• _Instruction 1_
Return every line of the listing below that contains the word "street".

• _Exercise passage_
- Opening Delimiter -

“If Men Violate A Woman’s Rights In NCW, Where Should She Go?” CIC Raps NCW For Mishandling Of Sexual Harassment Complaint [Read Order]
The Central Information Commission on Friday rapped the National Commission for Women, for its mishandling of a sexual harassment complaint and a subsequent RTI application filed by one of NCW’s female employees.
“When the right of woman is violated and rule of law does not work, she looks to National Commission for Women for support and sympathy. If men violate rights of woman in NCW office itself, and rule of law does not work, where should she go?” Information Commissioner Prof. M. Sridhar Acharyulu lamented.
The Commission was hearing an Appeal filed by a Research Assistant employed at the NCW, who had claimed that her term was not extended to “harass her for daring to raise her voice” alleging sexual harassment by the Deputy Secretary. When the term was later extended, she complained that her performance was unjustly questioned in the extension letter. She had then filed an RTI application seeking file notings, correspondence regarding extension of employment contract, inquiry report and statement of witnesses. Her application was, however, denied on the ground that the information sought was ‘third-party information’. Notably, her first appeal was rejected by the same officer who was accused of sexual harassment as he was the designated First Appellate Authority under the Act.

- Closing Delimiter -

• _Dataset records_
- Opening Delimiter -

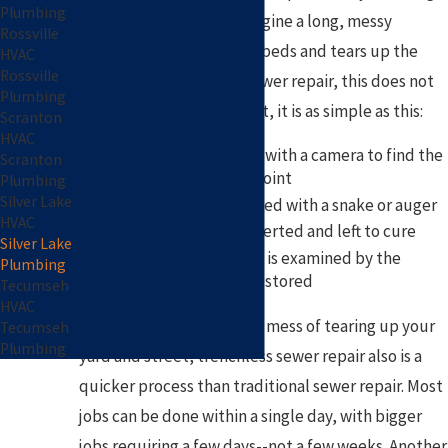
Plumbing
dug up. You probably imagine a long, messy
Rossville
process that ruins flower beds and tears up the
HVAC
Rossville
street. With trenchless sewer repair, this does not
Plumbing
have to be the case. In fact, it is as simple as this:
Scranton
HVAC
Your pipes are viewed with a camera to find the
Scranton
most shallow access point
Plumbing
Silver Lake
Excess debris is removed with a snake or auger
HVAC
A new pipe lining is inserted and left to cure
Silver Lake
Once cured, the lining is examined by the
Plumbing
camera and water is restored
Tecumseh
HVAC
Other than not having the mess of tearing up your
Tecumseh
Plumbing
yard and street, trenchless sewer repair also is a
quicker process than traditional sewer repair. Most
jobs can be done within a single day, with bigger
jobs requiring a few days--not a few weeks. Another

- Closing Delimiter -

• _Instruction 2_
Reproduce word for word the part of the article on the NCW complaint above between "The Commission was" and "under the Act.", inclusive.

• _Written response 1_
street. With trenchless sewer repair, this does not
yard and street, trenchless sewer repair also is a

• _Written response 2_
The Commission was hearing an Appeal filed by a Research Assistant employed at the NCW, who had claimed that her term was not extended to “harass her for daring to raise her voice” alleging sexual harassment by the Deputy Secretary. When the term was later extended, she complained that her performance was unjustly questioned in the extension letter. She had then filed an RTI application seeking file notings, correspondence regarding extension of employment contract, inquiry report and statement of witnesses. Her application was, however, denied on the ground that the information sought was ‘third-party information’. Notably, her first appeal was rejected by the same officer who was accused of sexual harassment as he was the designated First Appellate Authority under the Act.